Gardener here.
Planting small potatoes will yield bigger potatoes. Planting big potatoes will yield smaller potatoes.
That's because potatoes are tubers that grows along the stem of the plant, if the stem is underground. And bigger potatoes have more sprouts than small potatoes (each "node" or "eye" on a potato will give you a sprout => a stem), so they have more stems, so they grow more "units" of potatoes, so the energy of the plant is divided among more of them, so each of them grows smaller (that's similar to how fruit trees bearing a lot of fruits will tend to yield smaller, less sweet fruit, hence thinning apples for instance).
So if you want to grow early potatoes, you'll likely plant big potatoes, whereas if you want storage potatoes, you'll likely plant smaller ones.

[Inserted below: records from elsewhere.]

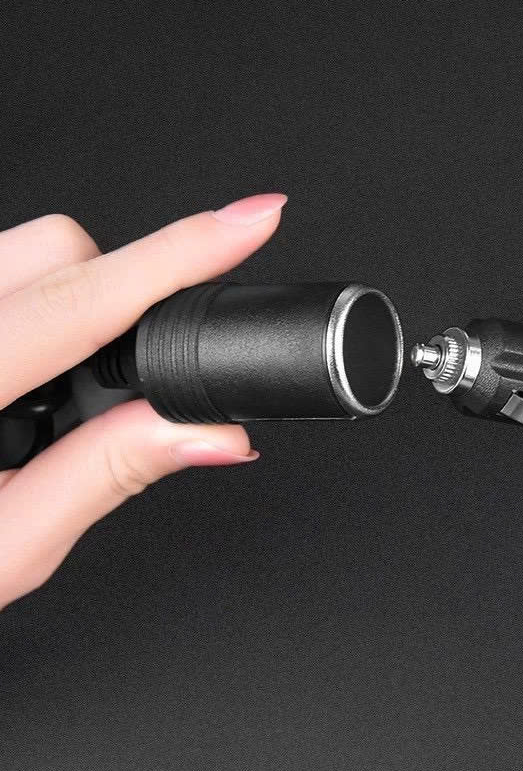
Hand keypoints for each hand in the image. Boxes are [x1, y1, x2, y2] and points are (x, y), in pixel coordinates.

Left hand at [0, 193, 285, 608]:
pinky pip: (3, 275)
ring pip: (26, 252)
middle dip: (117, 298)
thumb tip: (205, 433)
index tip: (251, 221)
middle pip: (56, 251)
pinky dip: (34, 311)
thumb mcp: (3, 550)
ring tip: (43, 393)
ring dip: (70, 303)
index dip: (178, 258)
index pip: (80, 304)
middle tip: (112, 383)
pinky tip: (16, 380)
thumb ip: (104, 478)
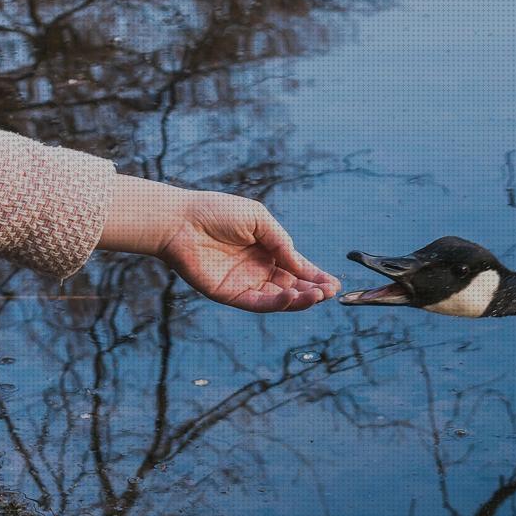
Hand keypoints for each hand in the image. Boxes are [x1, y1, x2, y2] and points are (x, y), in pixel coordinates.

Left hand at [98, 177, 339, 312]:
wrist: (181, 220)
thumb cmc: (217, 212)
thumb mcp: (259, 219)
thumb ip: (281, 242)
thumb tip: (300, 263)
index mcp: (266, 249)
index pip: (296, 267)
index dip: (315, 276)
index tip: (334, 283)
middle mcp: (258, 269)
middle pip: (291, 285)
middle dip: (312, 290)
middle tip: (329, 292)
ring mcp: (244, 283)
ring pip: (278, 298)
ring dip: (300, 299)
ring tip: (317, 296)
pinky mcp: (229, 295)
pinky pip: (258, 303)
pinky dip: (277, 302)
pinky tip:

Also, early potatoes are often planted earlier than storage potatoes. I haven't seen the movie, but depending on where you live, this could mean risk of frosts (and potato plant doesn't handle it very well). I think that potentially, if the potato you're planting is bigger, this means that there's more energy for the plant to bounce back to health if the first shoots were affected by frost.
I'm a bit interested in botany but aren't a botanist (only horticulturist). From my basic understanding of it, other answers are quite right about the whole genetic aspect of potatoes.